Looks like the prebuilt is not getting copied over. Do you have a get prebuilts script to copy them over?


----------



## MrB206 (Nov 14, 2011)

Not sure. To give you some background, I have a CM7 repo and cloned the 990 folder in devices; there's already a prebuilts folder in the repo. I think there's A LOT missing, though, because other LG devices have far more data and sub-folders. My guess is I need to clone a different folder, but I wanted to copy one that was most similar to our phone.

*Edit* if you're talking about prebuilt.mk in build/core, yes, that's there.


----------



## MrB206 (Nov 14, 2011)

I had to tweak the shit out of the other device repos, but I believe I'll have a bootable version of CM7 for the vs920 shortly. Anyone want to test?


----------



## MrB206 (Nov 14, 2011)

Anyone that wants to test it, please let me know. I have a test build compiled and uploaded to my server. I don't have cwm on my phone to flash/test yet.


----------



## Hollywoods14 (Mar 14, 2012)

any new updates on progress?


----------



## WaVeS (Oct 17, 2011)

MrB206 said:


> Anyone that wants to test it, please let me know. I have a test build compiled and uploaded to my server. I don't have cwm on my phone to flash/test yet.


I don't have CWM on my phone yet. I'll give it a shot if Neph can talk me through loading CWM.


----------



## Neph (Feb 4, 2012)

http://androidforums.com/spectrum-all-things-root/512151-one-click-updated-lg-spectrum-all-one-pkg-root-cwm-touch-recovery-unroot.html - For the scripted installer

http://rootzwiki.com/topic/20439-cwm-touch-recovery-for-lg-spectrum-ported-from-koushs-release-for-nitro/ - Read thru the entire first post before playing with the installer. There is a bit at the bottom of the first post which is important. You will want to place the file on your SDcard before you get CWM recovery installed.


----------



## WaVeS (Oct 17, 2011)

Wait, so I can't use the CWM to flash a rom yet?

- _To do_:
1. Print the passage from the CM7 build thread word for word, starting with "I don't have CWM on my phone yet." and going on through "CWM recovery installed.".
2. Write the next posts of the CM7 build thread, picking up after its final post.

- _Provided information_:

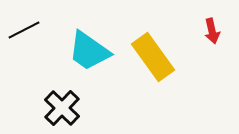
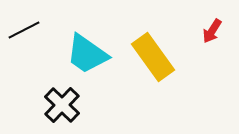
red arrow: rotated 45 degrees clockwise
cyan trapezoid: moved 2 px left, 3 px down
black cross: moved 3 px up
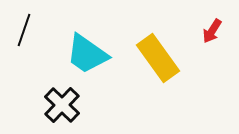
black line: rotated 44 degrees counterclockwise
yellow rectangle: moved 5 px right, 1 px down
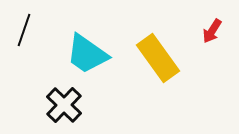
black cross: moved 2 px right
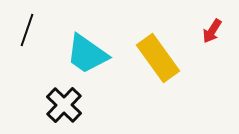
black line: moved 3 px right
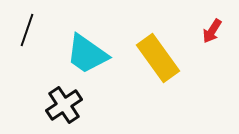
black cross: rotated 12 degrees clockwise
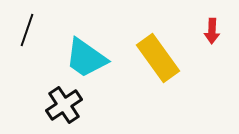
red arrow: rotated 30 degrees counterclockwise
cyan trapezoid: moved 1 px left, 4 px down
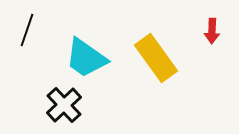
yellow rectangle: moved 2 px left
black cross: rotated 9 degrees counterclockwise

- _Expected outputs_:
1.
I don't have CWM on my phone yet. I'll give it a shot if Neph can talk me through loading CWM.


----------



## Neph (Feb 4, 2012)

http://androidforums.com/spectrum-all-things-root/512151-one-click-updated-lg-spectrum-all-one-pkg-root-cwm-touch-recovery-unroot.html - For the scripted installer

http://rootzwiki.com/topic/20439-cwm-touch-recovery-for-lg-spectrum-ported-from-koushs-release-for-nitro/ - Read thru the entire first post before playing with the installer. There is a bit at the bottom of the first post which is important. You will want to place the file on your SDcard before you get CWM recovery installed.

2.
----------



## MrB206 (Nov 14, 2011)

You can and it works perfectly for nandroids, but I haven't finished any roms yet (nor has anyone else). We don't know if flashing a rom will wipe out cwm, though that seems to be the consensus.


----------



## nitroglycerine33 (Jun 10, 2011)

Flashing a rom will not wipe out clockworkmod. As long as the recovery is removed from the ota_from_target_files in the build tools you will be good. I assume you are talking about a source based rom?

I am going to have an OEM based rom out in a few days for people to play with.


----------



## Neph (Feb 4, 2012)

Correct. Nothing should be wiping out CWM at this point as long as all the instructions are followed for flashing it in the first place or running the scripted installer. The only glitch that is going on is if you go into CWM via the button method, then you will be stuck boot looping into CWM. The last section of my first post in the CWM touch installation thread works you thru a work around on it that no longer requires a PC to use as long as the .zip is already on your SD card.


----------



## MrB206 (Nov 14, 2011)

That's good to hear. I must have misread the convo on the subject before.


----------



## coderaz (Nov 8, 2011)

MrB206 said:


> Anyone that wants to test it, please let me know. I have a test build compiled and uploaded to my server. I don't have cwm on my phone to flash/test yet.


I can test it on mine, Mr. B. I have CWM all setup and 3 backups (ATM).


----------



## MrB206 (Nov 14, 2011)

k. I'm compiling it right now. if all goes well and I get it installed on my phone, I'll let others test it, rather than give out a busted rom. I've been working to get the repo set up, which has taken FOR-EV-ER and led to tons of errors.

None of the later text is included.